Lors d’une conférence de presse, Ahmed Shide, ministre des Finances, a qualifié cette hausse d’« alarmante » et a présenté les mesures prévues pour prévenir une crise majeure.
Le gouvernement éthiopien prévoit d’augmenter les subventions sur les carburants afin de maintenir des prix abordables, d’acquérir des produits pétroliers supplémentaires pour éviter les pénuries et de lancer une campagne nationale de répression contre le commerce illégal de carburant, ciblant les ventes hors circuits officiels ou à des prix supérieurs au tarif réglementé.

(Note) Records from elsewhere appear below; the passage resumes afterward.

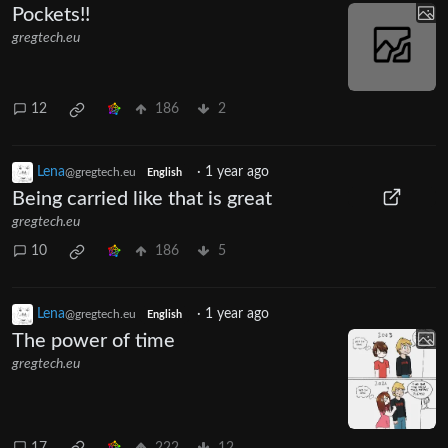
Pockets!!
gregtech.eu
12
186
2
Lena
·
1 year ago
@gregtech.eu
English
Being carried like that is great
gregtech.eu
10
186
5
Lena
·
1 year ago
@gregtech.eu
English
The power of time
gregtech.eu
17
222
12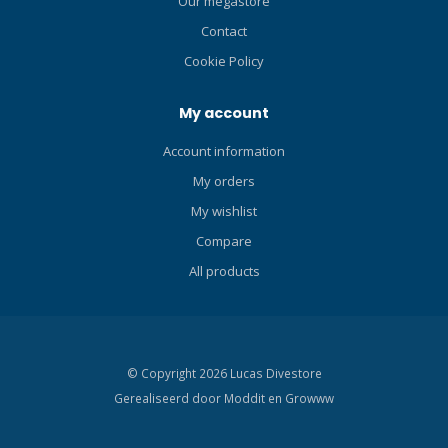
Our megastore
independent escape pipe.
This unique design utilizes
Contact
the angle of the snorkel
Cookie Policy
pipe and the resilience of
the water surface to eject
My account
water. Click here and read
our Blog about the ABC-set!
Account information
My orders
My wishlist
Compare
All products
© Copyright 2026 Lucas Divestore
Gerealiseerd door
Moddit en
Growww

Le gouvernement éthiopien tire la sonnette d’alarme face à la flambée des prix du carburant, conséquence directe des tensions au Moyen-Orient et de la fermeture du détroit d’Ormuz, voie de navigation stratégique pour le transport du pétrole.
Selon le ministre, ces mesures s’accompagnent d’un renforcement des contrôles à l’encontre des personnes et des entreprises qui enfreignent la réglementation, afin de protéger le marché et de garantir l’accès au carburant pour tous.
L’Éthiopie, entièrement dépendante des importations de produits pétroliers, est particulièrement vulnérable aux fluctuations mondiales.
Ahmed Shide a souligné l’importance d’une consommation responsable et de la garantie d’un approvisionnement stable dans un contexte d’incertitude sur les marchés internationaux de l’énergie.